Sembrano lontani i vari casi Evergrande, Shimao&co. Eppure negli ultimi mesi sono fioccati i downgrade di società legate al comparto immobiliare. Quasi un centinaio in poco meno di nove mesi.
Gianluca Zapponini
Il gigante dormiva, non era morto. In Cina la crisi del mattone non è mai finita. A volte è esplosa, altre volte no e i fallimenti veri o presunti della varie Evergrande, Shimao, sono lì a testimoniarlo. Il problema, però non è risolto. Due anni di pandemia e di altrettanta strategia zero-Covid, più dannosa che altro, hanno spinto il Dragone a battere di nuovo la fiacca, avviandosi a chiudere il 2022 con un Pil a +4,5%, al di sotto delle previsioni ufficiali del governo. Naturale, dunque, che il comparto immobiliare, che vale il 25% del Pil cinese, continui ad annaspare.
Le sirene sono tornate a suonare. La prova è nell’esponenziale aumento dei declassamenti del debito corporate legato alle imprese del mattone cinese, che nei giorni scorsi hanno toccato i massimi dal 2009. Basti solo pensare che l’agenzia Moody’s ha dichiarato di aver emesso 91 downgrade solo negli ultimi nove mesi, all’indirizzo di società immobiliari cinesi. Un declassamento su larga scala e per questo strutturale, un po’ come se l’intero mattone della Repubblica popolare fosse stato declassato.

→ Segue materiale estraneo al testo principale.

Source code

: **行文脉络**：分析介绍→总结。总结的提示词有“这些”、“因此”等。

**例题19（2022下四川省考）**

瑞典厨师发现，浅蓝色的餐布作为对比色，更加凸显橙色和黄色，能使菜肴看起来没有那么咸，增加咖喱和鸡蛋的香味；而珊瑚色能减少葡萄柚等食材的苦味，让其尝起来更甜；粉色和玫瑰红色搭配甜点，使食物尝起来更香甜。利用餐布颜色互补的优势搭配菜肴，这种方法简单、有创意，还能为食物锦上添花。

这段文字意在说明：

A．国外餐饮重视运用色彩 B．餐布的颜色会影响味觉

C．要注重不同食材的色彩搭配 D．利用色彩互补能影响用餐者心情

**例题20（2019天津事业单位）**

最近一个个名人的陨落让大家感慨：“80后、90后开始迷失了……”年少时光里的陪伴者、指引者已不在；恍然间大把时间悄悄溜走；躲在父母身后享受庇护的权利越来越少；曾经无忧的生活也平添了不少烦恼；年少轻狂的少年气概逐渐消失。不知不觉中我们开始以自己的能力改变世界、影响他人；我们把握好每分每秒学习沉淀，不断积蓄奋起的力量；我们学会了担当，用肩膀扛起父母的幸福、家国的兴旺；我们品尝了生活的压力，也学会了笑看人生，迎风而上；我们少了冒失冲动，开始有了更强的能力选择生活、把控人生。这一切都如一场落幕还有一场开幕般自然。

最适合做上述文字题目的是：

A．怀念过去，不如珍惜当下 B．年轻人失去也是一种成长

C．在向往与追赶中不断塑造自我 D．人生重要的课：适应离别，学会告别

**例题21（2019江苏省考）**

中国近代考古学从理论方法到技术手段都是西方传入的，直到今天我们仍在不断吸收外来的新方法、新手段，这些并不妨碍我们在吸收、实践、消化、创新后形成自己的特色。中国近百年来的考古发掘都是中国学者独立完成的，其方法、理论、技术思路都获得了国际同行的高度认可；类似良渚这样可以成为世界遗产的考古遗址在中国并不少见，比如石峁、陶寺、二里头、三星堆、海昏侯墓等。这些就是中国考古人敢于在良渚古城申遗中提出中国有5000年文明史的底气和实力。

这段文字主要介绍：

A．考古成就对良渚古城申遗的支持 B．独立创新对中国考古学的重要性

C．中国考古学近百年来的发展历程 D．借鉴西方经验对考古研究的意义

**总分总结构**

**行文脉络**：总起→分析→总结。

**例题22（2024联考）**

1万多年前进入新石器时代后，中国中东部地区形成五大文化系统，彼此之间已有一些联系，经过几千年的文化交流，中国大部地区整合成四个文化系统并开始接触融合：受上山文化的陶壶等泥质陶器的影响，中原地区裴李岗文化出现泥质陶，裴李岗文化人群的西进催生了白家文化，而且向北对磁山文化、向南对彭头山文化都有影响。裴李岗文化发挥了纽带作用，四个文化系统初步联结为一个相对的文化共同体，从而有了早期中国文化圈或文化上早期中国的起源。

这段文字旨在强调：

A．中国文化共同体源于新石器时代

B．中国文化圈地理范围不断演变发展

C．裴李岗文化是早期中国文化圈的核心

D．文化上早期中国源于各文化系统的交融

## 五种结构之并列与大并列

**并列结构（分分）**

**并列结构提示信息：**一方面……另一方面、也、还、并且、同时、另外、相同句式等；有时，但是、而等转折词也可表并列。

Addirittura, le obbligazioni corporate di alcuni gruppi cinesi hanno ricevuto più di un downgrade. Ad oggi nel gradino B3 negative o inferiore, dunque spazzatura, si posizionano i debiti di Evergrande, Groenlandia, Agile Group, Sunac, Logan, Kaisa e R&F. “Il nostro vasto downgrade riflette l’attuale ambiente operativo molto difficile per gli sviluppatori immobiliari cinesi, combinato con un ambiente di finanziamento ristretto per tutti loro”, ha affermato Kelly Chen, vicepresidente e analista senior di Moody’s Investors Service. “Abbiamo visto tutti che le vendite contrattate sono state piuttosto deboli e non abbiamo visto un rimbalzo sui listini molto significativo in risposta alle politiche di supporto”, ha aggiunto l’esperto, in riferimento al piano di stimoli messo a punto dal governo cinese per risollevare l’economia.
Che sconta anche un calo generalizzato delle entrate fiscali. Lockdown vuol dire meno consumi e meno transazioni, di qualsiasi natura. E fuga dei capitali vuol dire meno tasse versate all’erario del Paese ospitante oltre al venir meno dei soldi prestati in cambio di debito cinese. Insomma, la Cina è a secco. “L’ultima ondata di Omicron e i blocchi diffusi da metà marzo nelle principali metropoli hanno portato a una forte contrazione delle entrate del governo”, ha affermato Ting Lu, capo economista cinese di Nomura.